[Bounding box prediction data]
---------------

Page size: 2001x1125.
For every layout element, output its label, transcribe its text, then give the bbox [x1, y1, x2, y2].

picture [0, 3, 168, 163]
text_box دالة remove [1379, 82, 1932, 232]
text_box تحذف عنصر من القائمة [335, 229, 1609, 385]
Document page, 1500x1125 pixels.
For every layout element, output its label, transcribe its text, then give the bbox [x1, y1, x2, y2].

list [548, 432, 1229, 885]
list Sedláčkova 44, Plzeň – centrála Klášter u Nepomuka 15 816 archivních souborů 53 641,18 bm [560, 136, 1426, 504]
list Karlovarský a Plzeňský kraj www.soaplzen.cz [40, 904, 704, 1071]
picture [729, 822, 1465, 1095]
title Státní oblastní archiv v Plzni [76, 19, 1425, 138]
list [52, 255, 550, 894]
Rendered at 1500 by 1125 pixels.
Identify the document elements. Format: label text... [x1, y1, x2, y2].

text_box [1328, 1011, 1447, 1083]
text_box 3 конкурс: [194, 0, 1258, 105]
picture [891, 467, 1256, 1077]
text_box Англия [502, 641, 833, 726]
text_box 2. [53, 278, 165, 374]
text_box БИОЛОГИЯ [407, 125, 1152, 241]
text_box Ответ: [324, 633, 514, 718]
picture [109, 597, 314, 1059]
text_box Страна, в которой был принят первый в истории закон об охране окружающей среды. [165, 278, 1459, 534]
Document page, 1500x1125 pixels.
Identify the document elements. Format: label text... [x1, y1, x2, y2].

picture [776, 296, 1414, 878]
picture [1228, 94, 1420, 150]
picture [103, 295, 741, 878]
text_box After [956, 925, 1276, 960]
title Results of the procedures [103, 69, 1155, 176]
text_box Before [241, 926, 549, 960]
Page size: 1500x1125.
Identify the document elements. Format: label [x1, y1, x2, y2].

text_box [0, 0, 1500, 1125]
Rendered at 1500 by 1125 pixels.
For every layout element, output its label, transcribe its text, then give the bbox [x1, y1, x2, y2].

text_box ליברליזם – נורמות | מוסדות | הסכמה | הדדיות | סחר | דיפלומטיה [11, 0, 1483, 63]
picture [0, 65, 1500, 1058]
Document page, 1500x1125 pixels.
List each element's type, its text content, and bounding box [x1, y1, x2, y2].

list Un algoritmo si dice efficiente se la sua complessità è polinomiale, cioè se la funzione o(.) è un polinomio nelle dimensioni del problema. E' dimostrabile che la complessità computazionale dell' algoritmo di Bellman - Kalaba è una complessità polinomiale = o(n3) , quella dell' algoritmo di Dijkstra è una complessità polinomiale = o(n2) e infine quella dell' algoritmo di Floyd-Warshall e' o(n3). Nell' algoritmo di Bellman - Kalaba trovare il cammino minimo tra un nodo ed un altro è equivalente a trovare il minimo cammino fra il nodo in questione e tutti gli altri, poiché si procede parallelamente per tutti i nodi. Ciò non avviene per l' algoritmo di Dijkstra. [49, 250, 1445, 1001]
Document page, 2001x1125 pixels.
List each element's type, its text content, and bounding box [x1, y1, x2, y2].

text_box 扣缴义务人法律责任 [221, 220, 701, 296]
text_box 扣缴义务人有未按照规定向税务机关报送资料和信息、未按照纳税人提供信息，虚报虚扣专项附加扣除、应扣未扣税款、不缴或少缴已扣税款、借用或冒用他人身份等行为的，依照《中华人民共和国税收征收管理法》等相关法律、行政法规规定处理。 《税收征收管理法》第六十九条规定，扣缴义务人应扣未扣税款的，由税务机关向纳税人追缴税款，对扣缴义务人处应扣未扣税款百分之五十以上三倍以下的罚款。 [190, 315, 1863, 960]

---------------

Task details: From the records above, copy each line where the word "size" can be found.

Your solution:
Page size: 2001x1125.
Page size: 1500x1125.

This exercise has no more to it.